But I want to put on my mathematical hat for a second.

Take the little-wood Urn example.
You describe two cases.
One, which you say results in an empty Urn and the other which results in an Urn with some strange super finite elements with an infinite string of zeros.
My question is: how did you tell?

More specifically which notion of mathematical limit do you use and why?

I know your argument isn’t meant to be mathematical in that sense, but rather philosophical with a hint towards philosophy of physics.

But let’s keep the mathematical hat on for a bit.
In mathematics, limits are defined as their very own special thing. I’d contend that something like a notion of limit is needed for these discussions to make sense. And it seems to me that any coherent notion of a super task must invoke some notion of limit otherwise whatever comes after is just not defined. Maybe that can be disputed. But I’ll run with it for now.

There may in fact be some notion of limit that would give the same result for your two examples in the Urn task. It would depend on the details of the limit. The more general notion of limit uses the notion of topology on both the domain and target of a map. A sequence is just a special kind of map. But it might actually be that we care more about limits on the real continuum rather than for our little sequence. There are lots of free parameters that you weren’t specific about.

A given sequence or causal-chain might be divergent on a specific notion of limit while being convergent on another (divergent doesn’t mean that the values drift apart, just that there doesn’t exist a limit).

Ok, now with some mix of hats.
It seems plausible to me that convergent infinite causal-chains might be alright while divergent ones are at least part of what we shouldn’t allow. Mathematically if a state of a physical theory at some point in time is supposed to be determined by a divergent sequence that seems pathological. The limit gives nothing useful. Then beyond that point the state would simply not be defined and we would probably have to throw out the theory beyond that point, since it fails to make mathematical sense and it fails to be predictive.
It’s an important theoretical problem to show that certain physical theories keep evolving into valid states given certain initial conditions. For certain of our best physical theories there are strong theorems of that sort that can be proven. For others there might not be.

Anyway, the stuff about the notion of limit was the most important point.

It seems like you want to call the two sequences in the Urn example essentially equivalent(in some sense) by appealing to the step principle. There might be a corresponding way to set up limits to force them to have the same limit.

I’m curious what you think of these concerns. I’d be happy to discuss it further if you find the line of reasoning interesting.

HyperFocusMarshmallow

I find Joe's explorations interesting as they weigh both sides but I still think that CF has a better edge. The reason is that finitist does not cause those paradoxes and is seen in physics meaning, it's more intuitive and simple. Physicists often say if your equations show infinite you have done something wrong. Surely not all infinite structures seem impossible some of them do seem unproblematic but when we try to apply many of them to our normal world we get nonsense.
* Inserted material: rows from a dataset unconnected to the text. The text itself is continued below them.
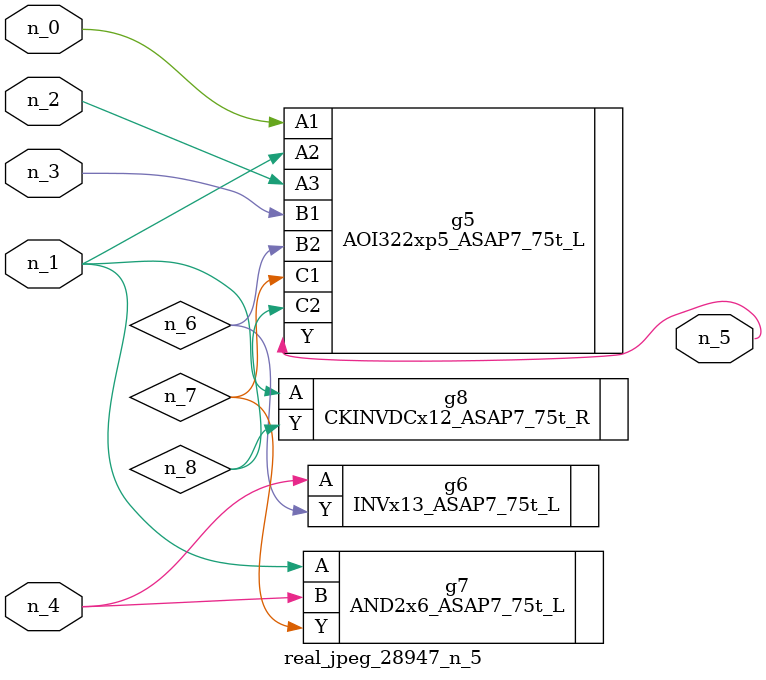
<source format=v>
module real_jpeg_28947_n_5 (n_4, n_0, n_1, n_2, n_3, n_5);

input n_4;
input n_0;
input n_1;
input n_2;
input n_3;

output n_5;

wire n_8;
wire n_6;
wire n_7;

AOI322xp5_ASAP7_75t_L g5 ( 
.A1(n_0),
.A2(n_1),
.A3(n_2),
.B1(n_3),
.B2(n_6),
.C1(n_7),
.C2(n_8),
.Y(n_5)
);

AND2x6_ASAP7_75t_L g7 ( 
.A(n_1),
.B(n_4),
.Y(n_7)
);

CKINVDCx12_ASAP7_75t_R g8 ( 
.A(n_1),
.Y(n_8)
);

INVx13_ASAP7_75t_L g6 ( 
.A(n_4),
.Y(n_6)
);


endmodule
</source>
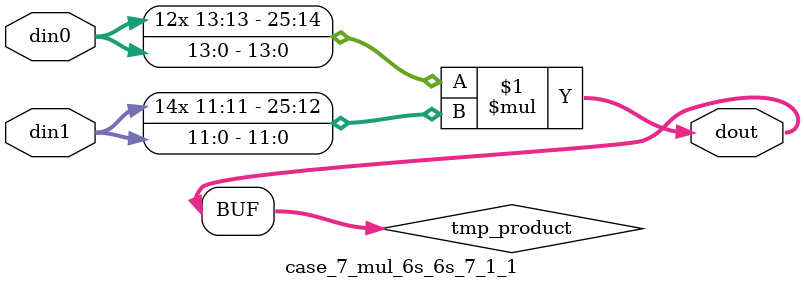
<source format=v>

`timescale 1 ns / 1 ps

 module case_7_mul_6s_6s_7_1_1(din0, din1, dout);
parameter ID = 1;
parameter NUM_STAGE = 0;
parameter din0_WIDTH = 14;
parameter din1_WIDTH = 12;
parameter dout_WIDTH = 26;

input [din0_WIDTH - 1 : 0] din0; 
input [din1_WIDTH - 1 : 0] din1; 
output [dout_WIDTH - 1 : 0] dout;

wire signed [dout_WIDTH - 1 : 0] tmp_product;



























assign tmp_product = $signed(din0) * $signed(din1);








assign dout = tmp_product;





















endmodule

</source>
Any material with infinite mass or size would literally destroy our world. Continual structures like allegedly spacetime are only potentially infinite not actually so they cause no problem. Modern phychis in quantum mechanics however do show the spacetime to be discreet ( String theory and quantum loop gravity ). Finite past do have some problem in the nature of its original cause but it is far more intuitive to say something ultimately grounds the cause and effect chain of our world that an infinite amount of explanations that ultimately have not explainations as a whole which seems wrong.

jaskitstepkit

Haven't watched yet, but just dropping in to say I love Joe Schmid. Looking forward to this. Was really liking his co-hosted stuff with Elephant Philosophy. Maybe one day...

AlexADalton

I had a thought on Joes two scenarios. I think both scenarios result in the same paradox. There are infinitely many balls in each urn but you cannot find any natural number in either urn. Each natural numbers step gets a 0 added to the end. So you cant find any natural number in that urn either. So I think the end states are not actually different.

yaterodst